# AUFGABEN
1. Wer lebte laut dem Auszug über die Integration der Vorfahren nach dem Krieg überwiegend auf dem Wilhelminenhof?
2. Schreib die Fortsetzung des Auszugs über die Integration der Vorfahren, beginnend nach seinem letzten Satz.

# TEXTAUSZUG
::::::::::

Weiterhin begünstigend war die Tatsache, dass auf dem zu Böhne gehörenden Wilhelminenhof nach dem Krieg überwiegend Flüchtlinge und Vertriebene lebten. Das gemeinsame Schicksal führte zu einer großen Verbundenheit und Solidarität der damals hier lebenden Menschen.
Integration – Erfolge und Grenzen
Aus heutiger Sicht könnte man somit vermuten, dass die Integration meiner Vorfahren relativ schnell und erfolgreich geglückt war. In der Tat, sie hatten wieder Fuß gefasst, doch die Gedanken waren immer noch in der alten Heimat verhaftet. Vor allem meine Großeltern trauerten der vergangenen Welt, dem verlorenen, gerade erst schuldenfrei gewordenen Bauernhof sowie den zahlreichen Freunden, Verwandten und Nachbarn nach. Wenn auch im Laufe der Jahre der Schmerz nachließ, gänzlich erloschen ist er nie. So war ihre verlorene Heimat bei uns zu Hause eigentlich immer präsent. Besonders bei dem Besuch von Verwandten oder nach Gesprächen mit Gleichgesinnten lebte die Erinnerung stets besonders intensiv auf.
Aufgewachsen in zwei Welten
Damit war auch für mich stets das von meinen Vorfahren Erlebte und die damit verbundene Gefühlswelt gegenwärtig. Im Ergebnis wuchs ich quasi in zwei unterschiedlichen Welten und Zeitepochen auf, die nicht hätten verschiedener sein können. Das hat mich wohl mehr geprägt, als ich es jäh für möglich gehalten hätte.

::::::::::

# VORLIEGENDE ANGABEN
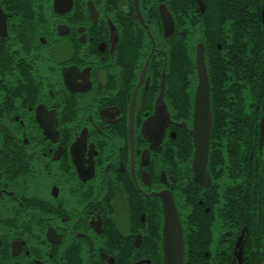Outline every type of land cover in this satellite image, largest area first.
Instances as JSON below:
<instances>
[{
    "label": "flooded vegetation",
    "instance_id": "1",
    "mask_svg": "<svg viewBox=\"0 0 264 264\" xmlns=\"http://www.w3.org/2000/svg\"><path fill=\"white\" fill-rule=\"evenodd\" d=\"M17 1L0 0V264H164L165 202L184 264L205 225L202 264H234L253 204L230 0Z\"/></svg>",
    "mask_w": 264,
    "mask_h": 264
},
{
    "label": "trees",
    "instance_id": "2",
    "mask_svg": "<svg viewBox=\"0 0 264 264\" xmlns=\"http://www.w3.org/2000/svg\"><path fill=\"white\" fill-rule=\"evenodd\" d=\"M6 0L11 10L25 9V2ZM230 20L233 30L230 31V82L237 88V98L226 97V104L237 102V117L234 121V134L239 133L237 126L245 123L244 147L236 143V156L244 159L245 195L247 204H253V214L249 208L243 217L244 222L233 225L236 232L244 229L246 241L244 246L243 264H264V135L261 140V124L264 119V16L262 9L264 0H230ZM232 32V34H231ZM0 39V67L4 68L6 54ZM247 91L243 95L244 91ZM246 99V101H245ZM246 108V111H243ZM232 139V137H231ZM239 141L240 137H236ZM261 146V147H260ZM261 148H263L261 150ZM238 187L235 188L237 191ZM258 194L260 200V209ZM234 196H237L234 195ZM223 215V214H222ZM242 231V230H241ZM258 236V237H257ZM209 232L207 226H201L197 234L190 232L189 264H202V249L208 244ZM221 253L225 250L222 248ZM231 250L223 256H216L212 264H232Z\"/></svg>",
    "mask_w": 264,
    "mask_h": 264
},
{
    "label": "water",
    "instance_id": "3",
    "mask_svg": "<svg viewBox=\"0 0 264 264\" xmlns=\"http://www.w3.org/2000/svg\"><path fill=\"white\" fill-rule=\"evenodd\" d=\"M3 10L0 7V18L2 17ZM264 16V9H263ZM4 29L0 26V36L4 35L5 23L2 24ZM264 135V119L261 125V140ZM165 207V227H164V264H184V238L183 232L175 213L174 205L164 203ZM175 220L177 222H175ZM244 237L245 231L237 241L233 254L234 264H243L244 253Z\"/></svg>",
    "mask_w": 264,
    "mask_h": 264
},
{
    "label": "rangeland",
    "instance_id": "4",
    "mask_svg": "<svg viewBox=\"0 0 264 264\" xmlns=\"http://www.w3.org/2000/svg\"><path fill=\"white\" fill-rule=\"evenodd\" d=\"M29 189L33 194L37 196L46 197L48 195V191L46 188V179L42 177L32 181ZM217 228L219 230V220L218 219L216 220L214 224V231L217 230Z\"/></svg>",
    "mask_w": 264,
    "mask_h": 264
},
{
    "label": "bare ground",
    "instance_id": "5",
    "mask_svg": "<svg viewBox=\"0 0 264 264\" xmlns=\"http://www.w3.org/2000/svg\"><path fill=\"white\" fill-rule=\"evenodd\" d=\"M15 2V0H12V2L11 3H14Z\"/></svg>",
    "mask_w": 264,
    "mask_h": 264
}]
</instances>
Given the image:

::::::::::

# LÖSUNGEN
1. Überwiegend Flüchtlinge und Vertriebene.

2.
Trotz aller Bemühungen und Erfolge meiner Familie blieben sie und die meisten anderen Flüchtlinge und Vertriebenen noch bis in die 1960er Jahre für zahlreiche Alteingesessene Fremde, die inzwischen zwar weitestgehend akzeptiert, aber keinesfalls „geliebt“ wurden. Auch mir wurde das damals immer wieder schmerzlich bewusst, wenn mir Erwachsene ihre offene Ablehnung zeigten. Eine Zurückweisung, die sich auch nur allzu oft im Verhalten ihrer Kinder widerspiegelte.
Neben den eigenen negativen Erfahrungen spürte ich damals auch unbewusst, wie meine Mutter und die Großeltern unter dem immer wieder entgegengebrachten Misstrauen und der Nichtachtung durch Alteingesessene litten.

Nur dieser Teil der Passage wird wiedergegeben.